In 1875 the chair of Church History in Aberdeen Free Church College fell vacant, and under the Mutual Eligibility Act Dr Binnie was elected to the post by the General Assembly. Commissioners in support of the call appeared before the Presbytery of Glasgow on September 14, and Dr Binnie then formally accepted office. In loosing him from his chair and his congregation, the Presbytery recorded "the deep sense they entertain, and have long entertained, of his high excellence as a man, a Christian,
a minister of the Gospel and a Professor of Theology." On leaving Stirling he was entertained to a public breakfast.
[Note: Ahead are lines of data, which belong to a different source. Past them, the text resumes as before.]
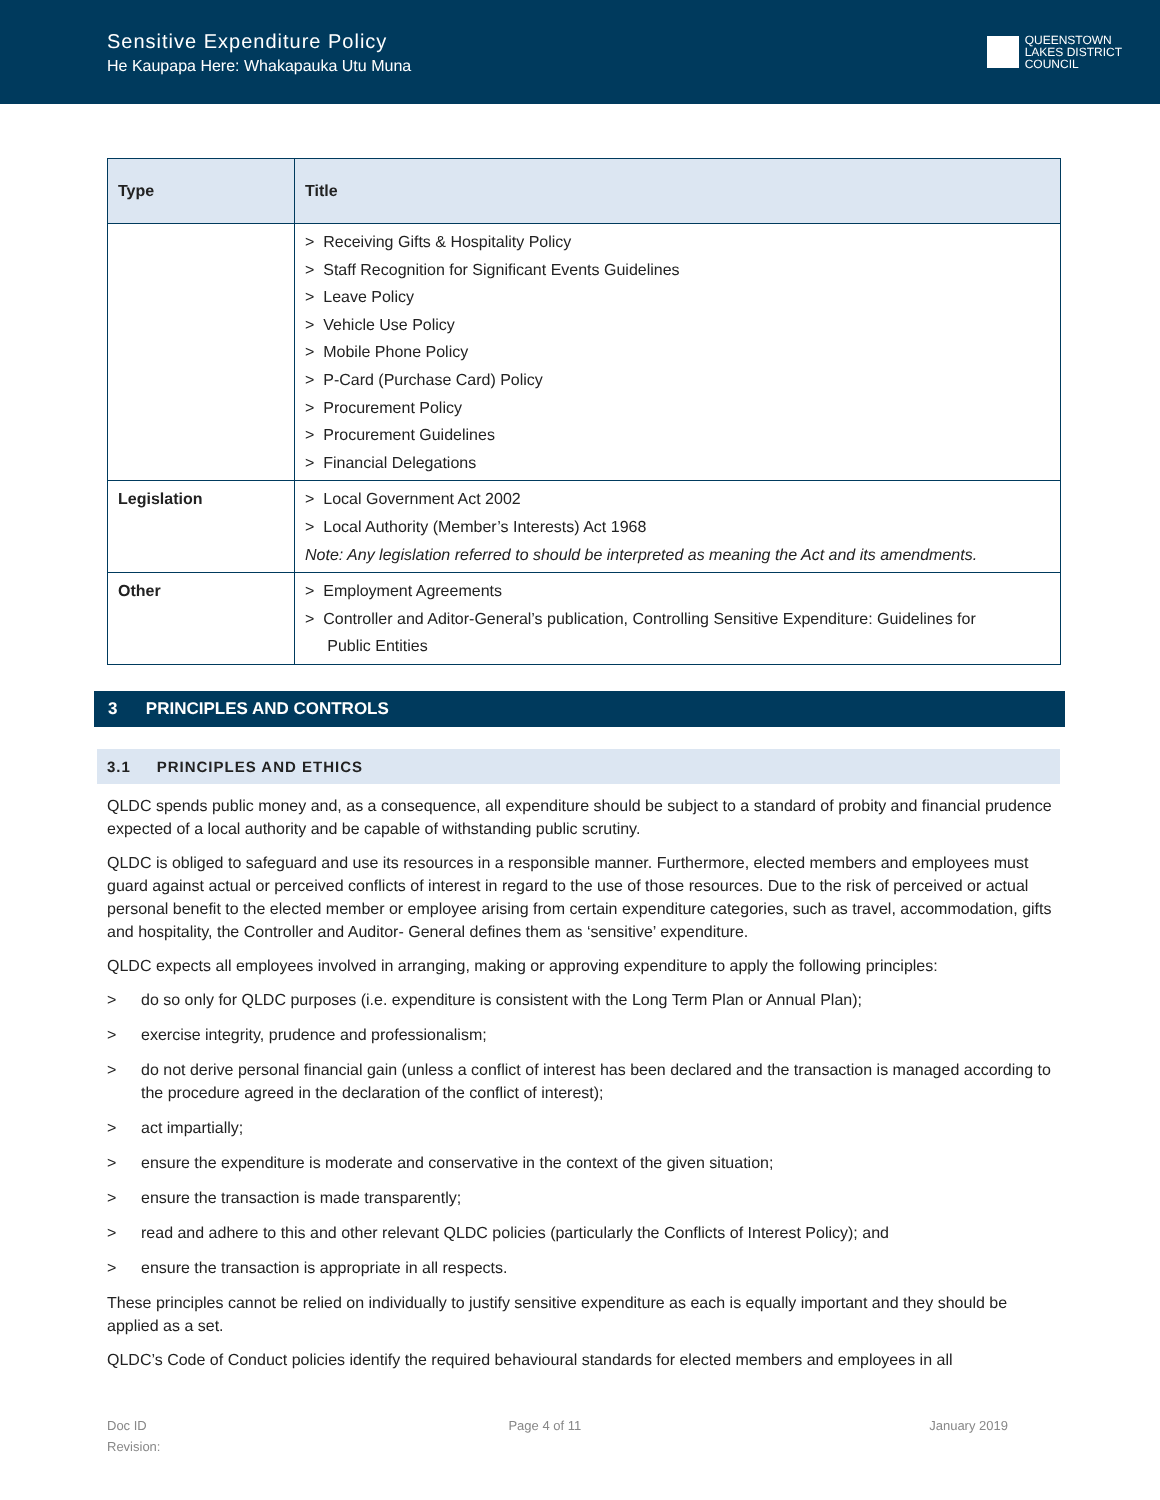Sensitive Expenditure Policy
He Kaupapa Here: Whakapauka Utu Muna
QUEENSTOWN
LAKES DISTRICT
COUNCIL
| Type | Title |
| --- | --- |
| | > Receiving Gifts & Hospitality Policy > Staff Recognition for Significant Events Guidelines > Leave Policy > Vehicle Use Policy > Mobile Phone Policy > P-Card (Purchase Card) Policy > Procurement Policy > Procurement Guidelines > Financial Delegations |
| Legislation | > Local Government Act 2002 > Local Authority (Member’s Interests) Act 1968 Note: Any legislation referred to should be interpreted as meaning the Act and its amendments. |
| Other | > Employment Agreements > Controller and Aditor-General’s publication, Controlling Sensitive Expenditure: Guidelines for Public Entities |
3 PRINCIPLES AND CONTROLS
3.1 PRINCIPLES AND ETHICS
QLDC spends public money and, as a consequence, all expenditure should be subject to a standard of probity and financial prudence expected of a local authority and be capable of withstanding public scrutiny.
QLDC is obliged to safeguard and use its resources in a responsible manner. Furthermore, elected members and employees must guard against actual or perceived conflicts of interest in regard to the use of those resources. Due to the risk of perceived or actual personal benefit to the elected member or employee arising from certain expenditure categories, such as travel, accommodation, gifts and hospitality, the Controller and Auditor- General defines them as ‘sensitive’ expenditure.
QLDC expects all employees involved in arranging, making or approving expenditure to apply the following principles:
> do so only for QLDC purposes (i.e. expenditure is consistent with the Long Term Plan or Annual Plan);
> exercise integrity, prudence and professionalism;
> do not derive personal financial gain (unless a conflict of interest has been declared and the transaction is managed according to the procedure agreed in the declaration of the conflict of interest);
> act impartially;
> ensure the expenditure is moderate and conservative in the context of the given situation;
> ensure the transaction is made transparently;
> read and adhere to this and other relevant QLDC policies (particularly the Conflicts of Interest Policy); and
> ensure the transaction is appropriate in all respects.
These principles cannot be relied on individually to justify sensitive expenditure as each is equally important and they should be applied as a set.
QLDC’s Code of Conduct policies identify the required behavioural standards for elected members and employees in all
Doc ID
Revision:
Page 4 of 11 January 2019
Professor Binnie died unexpectedly at Glasgow while on a visit, September 22, 1886.

==Family==
He was married to Janet, sister of Rev. John Fairbairn of Allanton, who died before her husband in the same year.
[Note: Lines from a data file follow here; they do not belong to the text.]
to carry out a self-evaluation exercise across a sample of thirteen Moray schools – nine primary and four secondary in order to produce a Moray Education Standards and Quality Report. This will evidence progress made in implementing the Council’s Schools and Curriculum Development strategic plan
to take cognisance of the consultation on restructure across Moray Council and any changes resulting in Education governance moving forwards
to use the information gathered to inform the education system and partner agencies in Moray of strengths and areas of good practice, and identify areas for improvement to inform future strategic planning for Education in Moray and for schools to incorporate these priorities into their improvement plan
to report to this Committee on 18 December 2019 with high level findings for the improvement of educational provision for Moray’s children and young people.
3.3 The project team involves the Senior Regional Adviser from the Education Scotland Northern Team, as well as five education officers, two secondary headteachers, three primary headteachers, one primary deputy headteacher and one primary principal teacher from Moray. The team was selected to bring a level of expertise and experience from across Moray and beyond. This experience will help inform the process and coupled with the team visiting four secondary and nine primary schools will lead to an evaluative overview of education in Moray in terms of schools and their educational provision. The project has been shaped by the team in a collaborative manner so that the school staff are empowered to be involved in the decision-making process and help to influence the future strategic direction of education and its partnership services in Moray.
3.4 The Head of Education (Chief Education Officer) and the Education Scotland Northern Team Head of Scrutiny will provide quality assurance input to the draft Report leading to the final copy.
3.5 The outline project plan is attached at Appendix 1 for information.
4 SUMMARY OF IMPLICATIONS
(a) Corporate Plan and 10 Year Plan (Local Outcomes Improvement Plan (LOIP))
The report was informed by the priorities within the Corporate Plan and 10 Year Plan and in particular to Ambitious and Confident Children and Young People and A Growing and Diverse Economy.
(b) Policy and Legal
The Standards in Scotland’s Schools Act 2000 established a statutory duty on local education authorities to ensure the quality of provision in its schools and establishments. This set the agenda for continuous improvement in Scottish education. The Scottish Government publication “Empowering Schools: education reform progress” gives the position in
He married 22 January 1850, Janet, (died 25 January 1886 aet. 64) daughter of Thomas Fairbairn, banker, Edinburgh, and had issue-
- Margaret, (married 4 April 1871 Rev. James Hunter, R.P.C. Falkirk)
- Thomas, manager of Scottish - American Mortgage Co., Edinburgh, baptised 9 August 1852
- Janet Agnes, born 12 September 1856
- Elisabeth, born 13 July 1858
- William, settler in Texas, born 15 April 1860
- John Fairbairn, medical author and surgeon in Kansas City, U.S.A., associate of Dr. W.J. Mayo, Professor of Surgery, Kansas University, Lt. Col. and surgical consultant to 3rd Army Corps, A.E.F., Limoges, France, wrote Manual on Operative Surgery, born 22 April 1863, died 28 November 1936 at San Diego, U.S.A.

==Publications==
As an author Dr Binnie did not publish extensively. He is best known by his studies on The Psalms, which he issued in 1870, and
by the volume in the "Bible Class Handbooks" on The Church, 1882. As Moderator of the Synod in 1860, he published his opening sermon on The First Christian Synod, which dealt with the then agitated state of the ecclesiastical world. In 1880 he wrote on The Proposed Reconstruction of the Old Testament Writings. He made occasional contributions to the periodical press.
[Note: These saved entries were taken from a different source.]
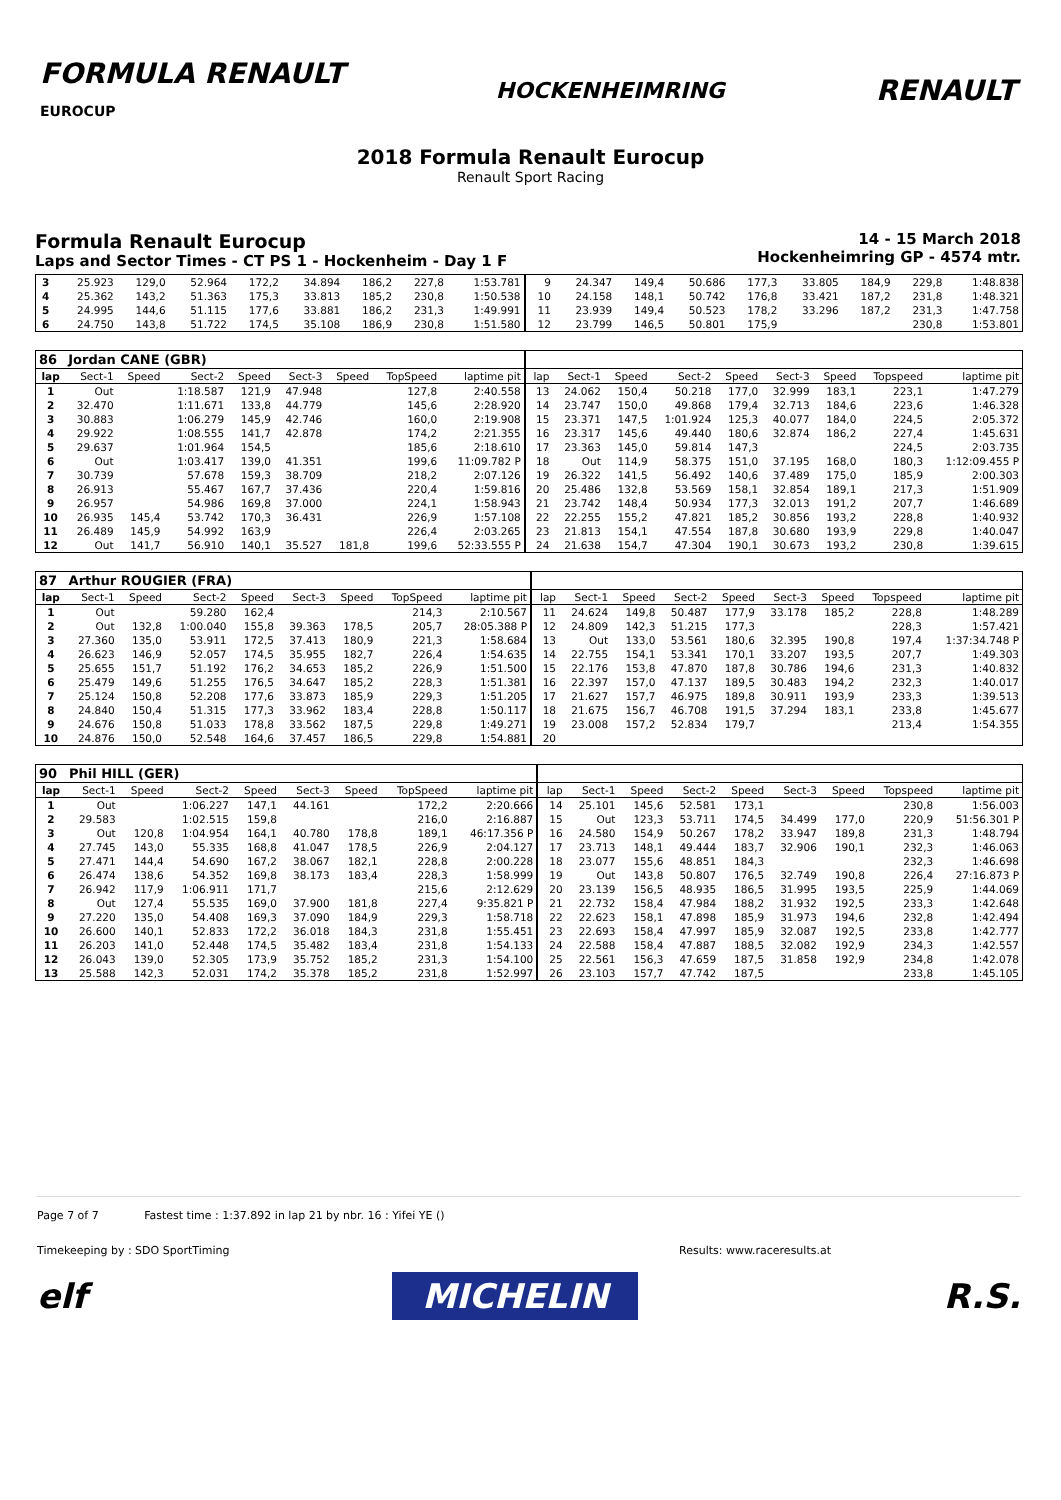FORMULA RENAULT
EUROCUP
HOCKENHEIMRING
RENAULT
2018 Formula Renault Eurocup
Renault Sport Racing
Formula Renault Eurocup
Laps and Sector Times - CT PS 1 - Hockenheim - Day 1 F
14 - 15 March 2018
Hockenheimring GP - 4574 mtr.
| 3 | 25.923 | 129,0 | 52.964 | 172,2 | 34.894 | 186,2 | 227,8 | 1:53.781 | 9 | 24.347 | 149,4 | 50.686 | 177,3 | 33.805 | 184,9 | 229,8 | 1:48.838 |
| 4 | 25.362 | 143,2 | 51.363 | 175,3 | 33.813 | 185,2 | 230,8 | 1:50.538 | 10 | 24.158 | 148,1 | 50.742 | 176,8 | 33.421 | 187,2 | 231,8 | 1:48.321 |
| 5 | 24.995 | 144,6 | 51.115 | 177,6 | 33.881 | 186,2 | 231,3 | 1:49.991 | 11 | 23.939 | 149,4 | 50.523 | 178,2 | 33.296 | 187,2 | 231,3 | 1:47.758 |
| 6 | 24.750 | 143,8 | 51.722 | 174,5 | 35.108 | 186,9 | 230,8 | 1:51.580 | 12 | 23.799 | 146,5 | 50.801 | 175,9 | | | 230,8 | 1:53.801 |
| 86 | Jordan CANE (GBR) | | | | | | | | | | | | | | | | |
| lap | Sect-1 | Speed | Sect-2 | Speed | Sect-3 | Speed | TopSpeed | laptime pit | lap | Sect-1 | Speed | Sect-2 | Speed | Sect-3 | Speed | Topspeed | laptime pit |
| 1 | Out | | 1:18.587 | 121,9 | 47.948 | | 127,8 | 2:40.558 | 13 | 24.062 | 150,4 | 50.218 | 177,0 | 32.999 | 183,1 | 223,1 | 1:47.279 |
| 2 | 32.470 | | 1:11.671 | 133,8 | 44.779 | | 145,6 | 2:28.920 | 14 | 23.747 | 150,0 | 49.868 | 179,4 | 32.713 | 184,6 | 223,6 | 1:46.328 |
| 3 | 30.883 | | 1:06.279 | 145,9 | 42.746 | | 160,0 | 2:19.908 | 15 | 23.371 | 147,5 | 1:01.924 | 125,3 | 40.077 | 184,0 | 224,5 | 2:05.372 |
| 4 | 29.922 | | 1:08.555 | 141,7 | 42.878 | | 174,2 | 2:21.355 | 16 | 23.317 | 145,6 | 49.440 | 180,6 | 32.874 | 186,2 | 227,4 | 1:45.631 |
| 5 | 29.637 | | 1:01.964 | 154,5 | | | 185,6 | 2:18.610 | 17 | 23.363 | 145,0 | 59.814 | 147,3 | | | 224,5 | 2:03.735 |
| 6 | Out | | 1:03.417 | 139,0 | 41.351 | | 199,6 | 11:09.782 P | 18 | Out | 114,9 | 58.375 | 151,0 | 37.195 | 168,0 | 180,3 | 1:12:09.455 P |
| 7 | 30.739 | | 57.678 | 159,3 | 38.709 | | 218,2 | 2:07.126 | 19 | 26.322 | 141,5 | 56.492 | 140,6 | 37.489 | 175,0 | 185,9 | 2:00.303 |
| 8 | 26.913 | | 55.467 | 167,7 | 37.436 | | 220,4 | 1:59.816 | 20 | 25.486 | 132,8 | 53.569 | 158,1 | 32.854 | 189,1 | 217,3 | 1:51.909 |
| 9 | 26.957 | | 54.986 | 169,8 | 37.000 | | 224,1 | 1:58.943 | 21 | 23.742 | 148,4 | 50.934 | 177,3 | 32.013 | 191,2 | 207,7 | 1:46.689 |
| 10 | 26.935 | 145,4 | 53.742 | 170,3 | 36.431 | | 226,9 | 1:57.108 | 22 | 22.255 | 155,2 | 47.821 | 185,2 | 30.856 | 193,2 | 228,8 | 1:40.932 |
| 11 | 26.489 | 145,9 | 54.992 | 163,9 | | | 226,4 | 2:03.265 | 23 | 21.813 | 154,1 | 47.554 | 187,8 | 30.680 | 193,9 | 229,8 | 1:40.047 |
| 12 | Out | 141,7 | 56.910 | 140,1 | 35.527 | 181,8 | 199,6 | 52:33.555 P | 24 | 21.638 | 154,7 | 47.304 | 190,1 | 30.673 | 193,2 | 230,8 | 1:39.615 |
| 87 | Arthur ROUGIER (FRA) | | | | | | | | | | | | | | | | |
| lap | Sect-1 | Speed | Sect-2 | Speed | Sect-3 | Speed | TopSpeed | laptime pit | lap | Sect-1 | Speed | Sect-2 | Speed | Sect-3 | Speed | Topspeed | laptime pit |
| 1 | Out | | 59.280 | 162,4 | | | 214,3 | 2:10.567 | 11 | 24.624 | 149,8 | 50.487 | 177,9 | 33.178 | 185,2 | 228,8 | 1:48.289 |
| 2 | Out | 132,8 | 1:00.040 | 155,8 | 39.363 | 178,5 | 205,7 | 28:05.388 P | 12 | 24.809 | 142,3 | 51.215 | 177,3 | | | 228,3 | 1:57.421 |
| 3 | 27.360 | 135,0 | 53.911 | 172,5 | 37.413 | 180,9 | 221,3 | 1:58.684 | 13 | Out | 133,0 | 53.561 | 180,6 | 32.395 | 190,8 | 197,4 | 1:37:34.748 P |
| 4 | 26.623 | 146,9 | 52.057 | 174,5 | 35.955 | 182,7 | 226,4 | 1:54.635 | 14 | 22.755 | 154,1 | 53.341 | 170,1 | 33.207 | 193,5 | 207,7 | 1:49.303 |
| 5 | 25.655 | 151,7 | 51.192 | 176,2 | 34.653 | 185,2 | 226,9 | 1:51.500 | 15 | 22.176 | 153,8 | 47.870 | 187,8 | 30.786 | 194,6 | 231,3 | 1:40.832 |
| 6 | 25.479 | 149,6 | 51.255 | 176,5 | 34.647 | 185,2 | 228,3 | 1:51.381 | 16 | 22.397 | 157,0 | 47.137 | 189,5 | 30.483 | 194,2 | 232,3 | 1:40.017 |
| 7 | 25.124 | 150,8 | 52.208 | 177,6 | 33.873 | 185,9 | 229,3 | 1:51.205 | 17 | 21.627 | 157,7 | 46.975 | 189,8 | 30.911 | 193,9 | 233,3 | 1:39.513 |
| 8 | 24.840 | 150,4 | 51.315 | 177,3 | 33.962 | 183,4 | 228,8 | 1:50.117 | 18 | 21.675 | 156,7 | 46.708 | 191,5 | 37.294 | 183,1 | 233,8 | 1:45.677 |
| 9 | 24.676 | 150,8 | 51.033 | 178,8 | 33.562 | 187,5 | 229,8 | 1:49.271 | 19 | 23.008 | 157,2 | 52.834 | 179,7 | | | 213,4 | 1:54.355 |
| 10 | 24.876 | 150,0 | 52.548 | 164,6 | 37.457 | 186,5 | 229,8 | 1:54.881 | 20 | | | | | | | | |
| 90 | Phil HILL (GER) | | | | | | | | | | | | | | | | |
| lap | Sect-1 | Speed | Sect-2 | Speed | Sect-3 | Speed | TopSpeed | laptime pit | lap | Sect-1 | Speed | Sect-2 | Speed | Sect-3 | Speed | Topspeed | laptime pit |
| 1 | Out | | 1:06.227 | 147,1 | 44.161 | | 172,2 | 2:20.666 | 14 | 25.101 | 145,6 | 52.581 | 173,1 | | | 230,8 | 1:56.003 |
| 2 | 29.583 | | 1:02.515 | 159,8 | | | 216,0 | 2:16.887 | 15 | Out | 123,3 | 53.711 | 174,5 | 34.499 | 177,0 | 220,9 | 51:56.301 P |
| 3 | Out | 120,8 | 1:04.954 | 164,1 | 40.780 | 178,8 | 189,1 | 46:17.356 P | 16 | 24.580 | 154,9 | 50.267 | 178,2 | 33.947 | 189,8 | 231,3 | 1:48.794 |
| 4 | 27.745 | 143,0 | 55.335 | 168,8 | 41.047 | 178,5 | 226,9 | 2:04.127 | 17 | 23.713 | 148,1 | 49.444 | 183,7 | 32.906 | 190,1 | 232,3 | 1:46.063 |
| 5 | 27.471 | 144,4 | 54.690 | 167,2 | 38.067 | 182,1 | 228,8 | 2:00.228 | 18 | 23.077 | 155,6 | 48.851 | 184,3 | | | 232,3 | 1:46.698 |
| 6 | 26.474 | 138,6 | 54.352 | 169,8 | 38.173 | 183,4 | 228,3 | 1:58.999 | 19 | Out | 143,8 | 50.807 | 176,5 | 32.749 | 190,8 | 226,4 | 27:16.873 P |
| 7 | 26.942 | 117,9 | 1:06.911 | 171,7 | | | 215,6 | 2:12.629 | 20 | 23.139 | 156,5 | 48.935 | 186,5 | 31.995 | 193,5 | 225,9 | 1:44.069 |
| 8 | Out | 127,4 | 55.535 | 169,0 | 37.900 | 181,8 | 227,4 | 9:35.821 P | 21 | 22.732 | 158,4 | 47.984 | 188,2 | 31.932 | 192,5 | 233,3 | 1:42.648 |
| 9 | 27.220 | 135,0 | 54.408 | 169,3 | 37.090 | 184,9 | 229,3 | 1:58.718 | 22 | 22.623 | 158,1 | 47.898 | 185,9 | 31.973 | 194,6 | 232,8 | 1:42.494 |
| 10 | 26.600 | 140,1 | 52.833 | 172,2 | 36.018 | 184,3 | 231,8 | 1:55.451 | 23 | 22.693 | 158,4 | 47.997 | 185,9 | 32.087 | 192,5 | 233,8 | 1:42.777 |
| 11 | 26.203 | 141,0 | 52.448 | 174,5 | 35.482 | 183,4 | 231,8 | 1:54.133 | 24 | 22.588 | 158,4 | 47.887 | 188,5 | 32.082 | 192,9 | 234,3 | 1:42.557 |
| 12 | 26.043 | 139,0 | 52.305 | 173,9 | 35.752 | 185,2 | 231,3 | 1:54.100 | 25 | 22.561 | 156,3 | 47.659 | 187,5 | 31.858 | 192,9 | 234,8 | 1:42.078 |
| 13 | 25.588 | 142,3 | 52.031 | 174,2 | 35.378 | 185,2 | 231,8 | 1:52.997 | 26 | 23.103 | 157,7 | 47.742 | 187,5 | | | 233,8 | 1:45.105 |
Page 7 of 7 Fastest time : 1:37.892 in lap 21 by nbr. 16 : Yifei YE ()
Timekeeping by : SDO SportTiming Results: www.raceresults.at
elf MICHELIN R.S.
A fuller list is given in Ormond.
- 1. The Church Discipline of the Scottish Reformation. Ter-Centenary of the Scottish Reformation as commemorated at Edinburgh, 1860. With Introduction by Dr Begg. Edited by Dr Wylie. Edinburgh, 1860.
- 2. The Spiritual Jurisdiction of the Church. With an Appendix on the Cardross Case. London; Edinburgh; and New York. 1860.
- 3. The First Christian Synod. A Sermon preached at the opening of the Reformed Presbyterian Synod in Edinburgh, May 6, 1861. Published at the request of Synod. T. Nelson A Sons. 1861.
- 4. Introduction to a new edition of "The Ecclesiastical Catechism" by Dr Alex. M'Leod, New York. Paisley : 1861.
- 5. The Psalms : Their History, Teachings, and Use. London: 1870.
- 6. Recent Attempts to Eliminate Supernatural Revelation from the Holy Scriptures. Lectures on Revealed Religion by Professors and Ministers of various Denominations. Delivered under the auspices of the Glasgow Y.M.C.A., 1872–8. With Preface by Dr. Jamieson. Glasgow. N.D.
- 7. Rev. William H. Goold, D.D., Martyrs' Free Church, Edinburgh; Disruption Worthies : A Memorial of 1843. Edinburgh, London.
- 8. Introduction, Notes and Questions to a new edition of Paley's "Horse Paulinae." London : 1879
- 9. The Proposed Reconstruction of the Old Testament History. Aberdeen. 1880.
- 10. The Church. Edinburgh : 1882. Handbooks for Bible Classes
- 11. Zinzendorf. Edinburgh : 1883 Lecture VII. Second Series of The Evangelical Succession Lectures, delivered in Free St George's, Edinburgh.
- 12. The Psalms. . . . A new edition, revised, enlarged, and compared throughout with the Revised Version of the Old Testament. London, 1886.
- 13. Sermons. London and New York, Posthumous.